_PROBLEM DESCRIPTION_: Using the records below, copy exactly the part that opens with the line holding "أعلن نادي بريم" and closes with the line holding "Bibliographie Des Noirs aux Etats-Unis", minus the pictures.

_DATASET CONTENT_:
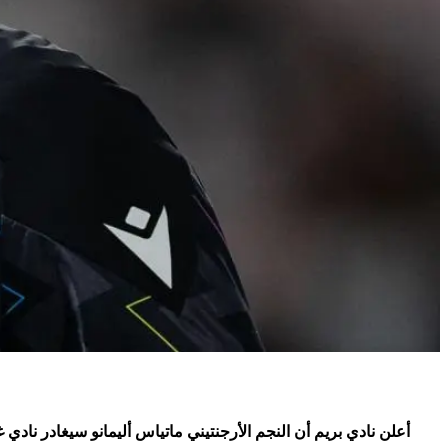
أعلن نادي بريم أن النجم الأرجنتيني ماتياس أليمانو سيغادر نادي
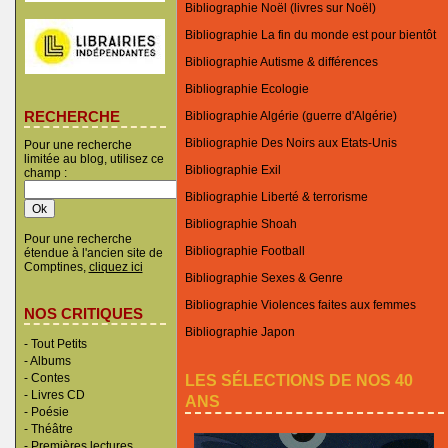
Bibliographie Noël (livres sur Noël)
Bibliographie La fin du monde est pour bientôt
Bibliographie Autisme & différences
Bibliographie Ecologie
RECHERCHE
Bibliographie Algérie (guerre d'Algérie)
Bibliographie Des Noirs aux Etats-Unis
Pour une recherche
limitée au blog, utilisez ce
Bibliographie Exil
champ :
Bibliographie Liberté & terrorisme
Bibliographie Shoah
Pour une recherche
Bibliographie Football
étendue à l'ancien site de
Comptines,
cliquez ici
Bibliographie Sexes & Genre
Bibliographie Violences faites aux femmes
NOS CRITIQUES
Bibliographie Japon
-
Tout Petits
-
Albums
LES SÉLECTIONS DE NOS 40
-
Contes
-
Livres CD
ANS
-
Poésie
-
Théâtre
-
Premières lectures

* * *

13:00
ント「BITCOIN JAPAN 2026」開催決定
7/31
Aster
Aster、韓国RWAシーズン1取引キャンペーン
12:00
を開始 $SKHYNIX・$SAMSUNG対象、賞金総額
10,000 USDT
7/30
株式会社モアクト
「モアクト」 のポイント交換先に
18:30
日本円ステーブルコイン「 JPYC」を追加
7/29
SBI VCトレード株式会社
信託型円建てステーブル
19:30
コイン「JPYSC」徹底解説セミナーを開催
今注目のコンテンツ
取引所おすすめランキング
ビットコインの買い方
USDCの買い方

_WRITTEN ANSWER_:
أعلن نادي بريم أن النجم الأرجنتيني ماتياس أليمانو سيغادر نادي
Bibliographie Noël (livres sur Noël)
Bibliographie La fin du monde est pour bientôt
Bibliographie Autisme & différences
Bibliographie Ecologie
RECHERCHE
Bibliographie Algérie (guerre d'Algérie)
Bibliographie Des Noirs aux Etats-Unis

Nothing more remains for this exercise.